WHAT NEEDS TO BE DONE ->
Revise the data below by replacing "top-left" with "upper-left" wherever it occurs, keeping everything else unchanged. Leave the pictures out of your answer.

DATA TO PROCESS ->
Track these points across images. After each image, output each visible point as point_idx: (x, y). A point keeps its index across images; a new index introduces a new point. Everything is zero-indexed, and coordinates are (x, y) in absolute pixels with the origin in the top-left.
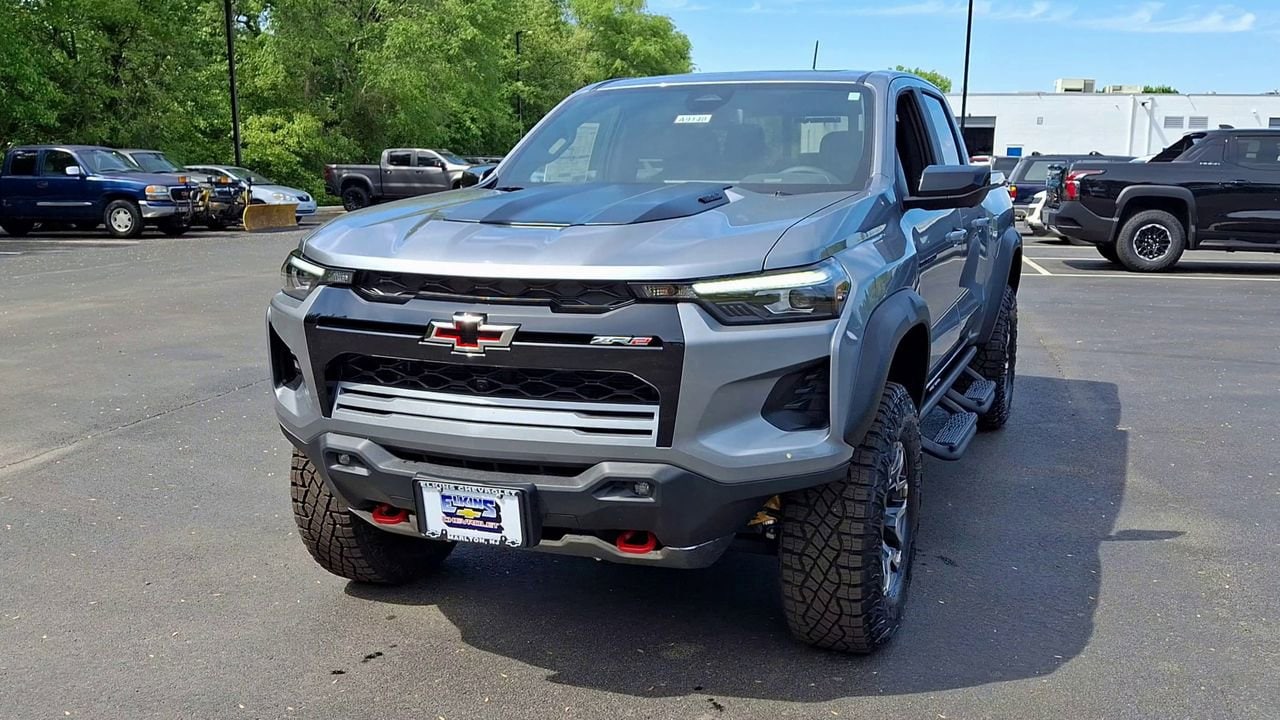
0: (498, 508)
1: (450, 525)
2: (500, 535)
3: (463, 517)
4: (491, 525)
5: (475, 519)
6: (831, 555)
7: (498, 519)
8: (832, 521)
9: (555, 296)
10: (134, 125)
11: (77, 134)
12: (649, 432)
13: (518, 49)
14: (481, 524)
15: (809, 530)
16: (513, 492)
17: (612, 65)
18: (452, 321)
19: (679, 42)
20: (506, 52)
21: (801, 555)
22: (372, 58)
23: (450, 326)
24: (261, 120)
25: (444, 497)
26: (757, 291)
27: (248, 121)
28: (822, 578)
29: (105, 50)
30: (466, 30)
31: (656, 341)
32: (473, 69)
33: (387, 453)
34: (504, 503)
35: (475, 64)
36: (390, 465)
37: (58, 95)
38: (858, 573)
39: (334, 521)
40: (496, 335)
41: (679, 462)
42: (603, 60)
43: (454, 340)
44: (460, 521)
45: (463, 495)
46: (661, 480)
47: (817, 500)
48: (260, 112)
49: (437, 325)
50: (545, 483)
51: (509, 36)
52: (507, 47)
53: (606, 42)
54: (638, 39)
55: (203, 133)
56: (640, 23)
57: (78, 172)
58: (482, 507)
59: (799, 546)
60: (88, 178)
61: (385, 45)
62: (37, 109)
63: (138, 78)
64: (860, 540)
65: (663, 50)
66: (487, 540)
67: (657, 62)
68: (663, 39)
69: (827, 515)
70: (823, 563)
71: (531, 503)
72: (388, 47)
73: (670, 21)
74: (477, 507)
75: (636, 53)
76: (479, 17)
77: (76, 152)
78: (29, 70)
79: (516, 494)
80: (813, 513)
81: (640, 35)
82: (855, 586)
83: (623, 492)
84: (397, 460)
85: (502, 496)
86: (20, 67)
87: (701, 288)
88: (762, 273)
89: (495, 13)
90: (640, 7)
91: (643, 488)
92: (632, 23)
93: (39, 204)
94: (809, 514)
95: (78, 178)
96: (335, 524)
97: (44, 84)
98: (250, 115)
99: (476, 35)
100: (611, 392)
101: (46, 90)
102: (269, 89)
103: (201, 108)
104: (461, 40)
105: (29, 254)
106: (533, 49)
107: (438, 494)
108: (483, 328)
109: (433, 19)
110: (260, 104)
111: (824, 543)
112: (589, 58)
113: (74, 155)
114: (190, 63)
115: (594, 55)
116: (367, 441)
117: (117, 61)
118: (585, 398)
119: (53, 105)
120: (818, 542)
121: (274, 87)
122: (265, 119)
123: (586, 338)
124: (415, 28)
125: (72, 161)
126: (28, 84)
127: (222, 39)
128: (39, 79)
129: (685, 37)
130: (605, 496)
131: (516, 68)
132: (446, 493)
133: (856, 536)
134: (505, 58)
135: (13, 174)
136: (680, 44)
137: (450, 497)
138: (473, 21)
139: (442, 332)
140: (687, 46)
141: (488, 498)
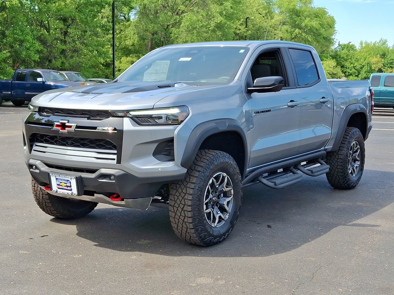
0: (70, 182)
1: (59, 188)
2: (71, 191)
3: (61, 186)
4: (69, 188)
5: (65, 186)
6: (182, 206)
7: (70, 186)
8: (183, 195)
9: (90, 115)
10: (71, 61)
11: (48, 65)
12: (114, 159)
13: (246, 26)
14: (66, 188)
15: (176, 197)
16: (74, 177)
17: (294, 32)
18: (59, 122)
19: (329, 20)
20: (240, 27)
21: (174, 206)
22: (175, 32)
23: (58, 123)
24: (127, 59)
25: (57, 179)
26: (153, 115)
27: (122, 60)
28: (180, 214)
29: (61, 29)
30: (217, 18)
31: (115, 129)
32: (220, 36)
33: (45, 165)
34: (72, 181)
35: (221, 33)
36: (45, 169)
37: (41, 48)
38: (190, 213)
39: (43, 193)
40: (70, 127)
41: (124, 170)
42: (289, 30)
43: (60, 128)
44: (61, 187)
45: (61, 178)
46: (117, 175)
47: (179, 188)
48: (127, 55)
49: (56, 123)
50: (85, 175)
51: (242, 20)
52: (241, 25)
53: (292, 21)
54: (308, 19)
55: (103, 65)
56: (309, 11)
57: (42, 80)
58: (66, 182)
59: (173, 203)
60: (46, 83)
61: (181, 26)
62: (30, 53)
63: (74, 41)
64: (191, 201)
65: (320, 24)
66: (68, 193)
67: (317, 30)
68: (320, 18)
69: (181, 193)
70: (180, 209)
71: (80, 181)
72: (183, 27)
73: (326, 10)
74: (65, 182)
75: (306, 26)
76: (224, 12)
77: (42, 72)
78: (28, 37)
79: (75, 178)
80: (177, 192)
81: (309, 17)
82: (190, 217)
83: (106, 179)
84: (47, 167)
85: (71, 179)
86: (25, 36)
87: (133, 113)
88: (152, 109)
89: (232, 10)
90: (310, 3)
91: (112, 177)
92: (305, 11)
93: (26, 93)
94: (176, 192)
95: (42, 83)
96: (43, 194)
97: (34, 43)
98: (123, 57)
99: (222, 20)
100: (105, 146)
101: (35, 45)
102: (131, 46)
103: (100, 54)
104: (215, 23)
105: (16, 113)
106: (254, 25)
107: (55, 178)
108: (67, 124)
109: (203, 14)
110: (127, 52)
111: (180, 202)
112: (283, 29)
113: (41, 73)
114: (96, 34)
115: (285, 27)
116: (39, 161)
117: (66, 33)
118: (98, 148)
119: (38, 52)
120: (179, 202)
121: (133, 45)
122: (129, 59)
123: (95, 128)
124: (195, 18)
125: (40, 76)
126: (28, 43)
127: (111, 24)
128: (33, 41)
129: (333, 17)
130: (101, 180)
131: (245, 34)
132: (57, 177)
133: (190, 200)
134: (240, 29)
135: (17, 81)
136: (330, 21)
137: (58, 179)
138: (221, 14)
139: (57, 126)
140: (334, 22)
141: (68, 179)
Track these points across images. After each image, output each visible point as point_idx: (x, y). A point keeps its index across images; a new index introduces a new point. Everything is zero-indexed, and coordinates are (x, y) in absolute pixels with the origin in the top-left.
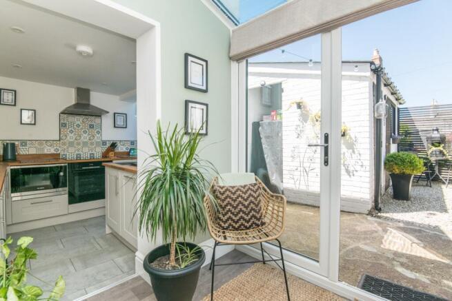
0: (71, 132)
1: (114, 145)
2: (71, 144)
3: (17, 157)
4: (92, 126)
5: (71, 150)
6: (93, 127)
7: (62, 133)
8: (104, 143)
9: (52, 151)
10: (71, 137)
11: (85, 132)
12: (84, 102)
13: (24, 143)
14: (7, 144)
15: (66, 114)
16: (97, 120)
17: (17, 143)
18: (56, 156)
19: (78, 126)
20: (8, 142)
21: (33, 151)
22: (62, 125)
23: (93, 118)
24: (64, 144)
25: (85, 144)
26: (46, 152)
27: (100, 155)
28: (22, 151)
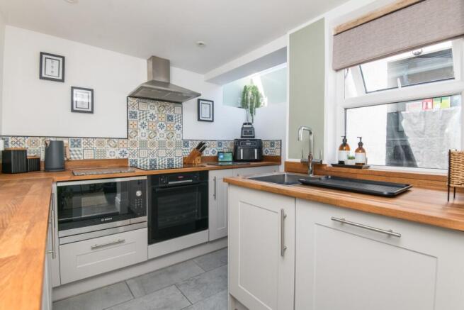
0: (143, 126)
1: (201, 146)
2: (143, 145)
3: (68, 164)
4: (170, 118)
5: (144, 153)
6: (172, 120)
7: (131, 127)
8: (186, 143)
9: (117, 155)
10: (143, 134)
11: (161, 127)
12: (162, 79)
13: (76, 141)
14: (51, 142)
15: (136, 97)
16: (177, 110)
17: (65, 141)
18: (122, 163)
19: (152, 117)
20: (52, 139)
21: (89, 155)
22: (131, 115)
23: (172, 105)
24: (133, 144)
25: (162, 145)
26: (108, 156)
27: (181, 161)
28: (73, 154)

EXERCISE SOLUTION ->
Track these points across images. After each image, output each visible point as point_idx: (x, y). A point keeps its index across images; a new index introduces a new point. Everything is zero-indexed, and coordinates are (x, y) in absolute pixels with the origin in the upper-left.
0: (498, 508)
1: (450, 525)
2: (500, 535)
3: (463, 517)
4: (491, 525)
5: (475, 519)
6: (831, 555)
7: (498, 519)
8: (832, 521)
9: (555, 296)
10: (134, 125)
11: (77, 134)
12: (649, 432)
13: (518, 49)
14: (481, 524)
15: (809, 530)
16: (513, 492)
17: (612, 65)
18: (452, 321)
19: (679, 42)
20: (506, 52)
21: (801, 555)
22: (372, 58)
23: (450, 326)
24: (261, 120)
25: (444, 497)
26: (757, 291)
27: (248, 121)
28: (822, 578)
29: (105, 50)
30: (466, 30)
31: (656, 341)
32: (473, 69)
33: (387, 453)
34: (504, 503)
35: (475, 64)
36: (390, 465)
37: (58, 95)
38: (858, 573)
39: (334, 521)
40: (496, 335)
41: (679, 462)
42: (603, 60)
43: (454, 340)
44: (460, 521)
45: (463, 495)
46: (661, 480)
47: (817, 500)
48: (260, 112)
49: (437, 325)
50: (545, 483)
51: (509, 36)
52: (507, 47)
53: (606, 42)
54: (638, 39)
55: (203, 133)
56: (640, 23)
57: (78, 172)
58: (482, 507)
59: (799, 546)
60: (88, 178)
61: (385, 45)
62: (37, 109)
63: (138, 78)
64: (860, 540)
65: (663, 50)
66: (487, 540)
67: (657, 62)
68: (663, 39)
69: (827, 515)
70: (823, 563)
71: (531, 503)
72: (388, 47)
73: (670, 21)
74: (477, 507)
75: (636, 53)
76: (479, 17)
77: (76, 152)
78: (29, 70)
79: (516, 494)
80: (813, 513)
81: (640, 35)
82: (855, 586)
83: (623, 492)
84: (397, 460)
85: (502, 496)
86: (20, 67)
87: (701, 288)
88: (762, 273)
89: (495, 13)
90: (640, 7)
91: (643, 488)
92: (632, 23)
93: (39, 204)
94: (809, 514)
95: (78, 178)
96: (335, 524)
97: (44, 84)
98: (250, 115)
99: (476, 35)
100: (611, 392)
101: (46, 90)
102: (269, 89)
103: (201, 108)
104: (461, 40)
105: (29, 254)
106: (533, 49)
107: (438, 494)
108: (483, 328)
109: (433, 19)
110: (260, 104)
111: (824, 543)
112: (589, 58)
113: (74, 155)
114: (190, 63)
115: (594, 55)
116: (367, 441)
117: (117, 61)
118: (585, 398)
119: (53, 105)
120: (818, 542)
121: (274, 87)
122: (265, 119)
123: (586, 338)
124: (415, 28)
125: (72, 161)
126: (28, 84)
127: (222, 39)
128: (39, 79)
129: (685, 37)
130: (605, 496)
131: (516, 68)
132: (446, 493)
133: (856, 536)
134: (505, 58)
135: (13, 174)
136: (680, 44)
137: (450, 497)
138: (473, 21)
139: (442, 332)
140: (687, 46)
141: (488, 498)
0: (70, 182)
1: (59, 188)
2: (71, 191)
3: (61, 186)
4: (69, 188)
5: (65, 186)
6: (182, 206)
7: (70, 186)
8: (183, 195)
9: (90, 115)
10: (71, 61)
11: (48, 65)
12: (114, 159)
13: (246, 26)
14: (66, 188)
15: (176, 197)
16: (74, 177)
17: (294, 32)
18: (59, 122)
19: (329, 20)
20: (240, 27)
21: (174, 206)
22: (175, 32)
23: (58, 123)
24: (127, 59)
25: (57, 179)
26: (153, 115)
27: (122, 60)
28: (180, 214)
29: (61, 29)
30: (217, 18)
31: (115, 129)
32: (220, 36)
33: (45, 165)
34: (72, 181)
35: (221, 33)
36: (45, 169)
37: (41, 48)
38: (190, 213)
39: (43, 193)
40: (70, 127)
41: (124, 170)
42: (289, 30)
43: (60, 128)
44: (61, 187)
45: (61, 178)
46: (117, 175)
47: (179, 188)
48: (127, 55)
49: (56, 123)
50: (85, 175)
51: (242, 20)
52: (241, 25)
53: (292, 21)
54: (308, 19)
55: (103, 65)
56: (309, 11)
57: (42, 80)
58: (66, 182)
59: (173, 203)
60: (46, 83)
61: (181, 26)
62: (30, 53)
63: (74, 41)
64: (191, 201)
65: (320, 24)
66: (68, 193)
67: (317, 30)
68: (320, 18)
69: (181, 193)
70: (180, 209)
71: (80, 181)
72: (183, 27)
73: (326, 10)
74: (65, 182)
75: (306, 26)
76: (224, 12)
77: (42, 72)
78: (28, 37)
79: (75, 178)
80: (177, 192)
81: (309, 17)
82: (190, 217)
83: (106, 179)
84: (47, 167)
85: (71, 179)
86: (25, 36)
87: (133, 113)
88: (152, 109)
89: (232, 10)
90: (310, 3)
91: (112, 177)
92: (305, 11)
93: (26, 93)
94: (176, 192)
95: (42, 83)
96: (43, 194)
97: (34, 43)
98: (123, 57)
99: (222, 20)
100: (105, 146)
101: (35, 45)
102: (131, 46)
103: (100, 54)
104: (215, 23)
105: (16, 113)
106: (254, 25)
107: (55, 178)
108: (67, 124)
109: (203, 14)
110: (127, 52)
111: (180, 202)
112: (283, 29)
113: (41, 73)
114: (96, 34)
115: (285, 27)
116: (39, 161)
117: (66, 33)
118: (98, 148)
119: (38, 52)
120: (179, 202)
121: (133, 45)
122: (129, 59)
123: (95, 128)
124: (195, 18)
125: (40, 76)
126: (28, 43)
127: (111, 24)
128: (33, 41)
129: (333, 17)
130: (101, 180)
131: (245, 34)
132: (57, 177)
133: (190, 200)
134: (240, 29)
135: (17, 81)
136: (330, 21)
137: (58, 179)
138: (221, 14)
139: (57, 126)
140: (334, 22)
141: (68, 179)
Track these points across images. After each image, output each visible point as point_idx: (x, y). A point keeps its index across images; a new index introduces a new point. Everything is zero-indexed, and coordinates are (x, y) in absolute pixels with the origin in the upper-left.
0: (71, 132)
1: (114, 145)
2: (71, 144)
3: (17, 157)
4: (92, 126)
5: (71, 150)
6: (93, 127)
7: (62, 133)
8: (104, 143)
9: (52, 151)
10: (71, 137)
11: (85, 132)
12: (84, 102)
13: (24, 143)
14: (7, 144)
15: (66, 114)
16: (97, 120)
17: (17, 143)
18: (56, 156)
19: (78, 126)
20: (8, 142)
21: (33, 151)
22: (62, 125)
23: (93, 118)
24: (64, 144)
25: (85, 144)
26: (46, 152)
27: (100, 155)
28: (22, 151)
0: (143, 126)
1: (201, 146)
2: (143, 145)
3: (68, 164)
4: (170, 118)
5: (144, 153)
6: (172, 120)
7: (131, 127)
8: (186, 143)
9: (117, 155)
10: (143, 134)
11: (161, 127)
12: (162, 79)
13: (76, 141)
14: (51, 142)
15: (136, 97)
16: (177, 110)
17: (65, 141)
18: (122, 163)
19: (152, 117)
20: (52, 139)
21: (89, 155)
22: (131, 115)
23: (172, 105)
24: (133, 144)
25: (162, 145)
26: (108, 156)
27: (181, 161)
28: (73, 154)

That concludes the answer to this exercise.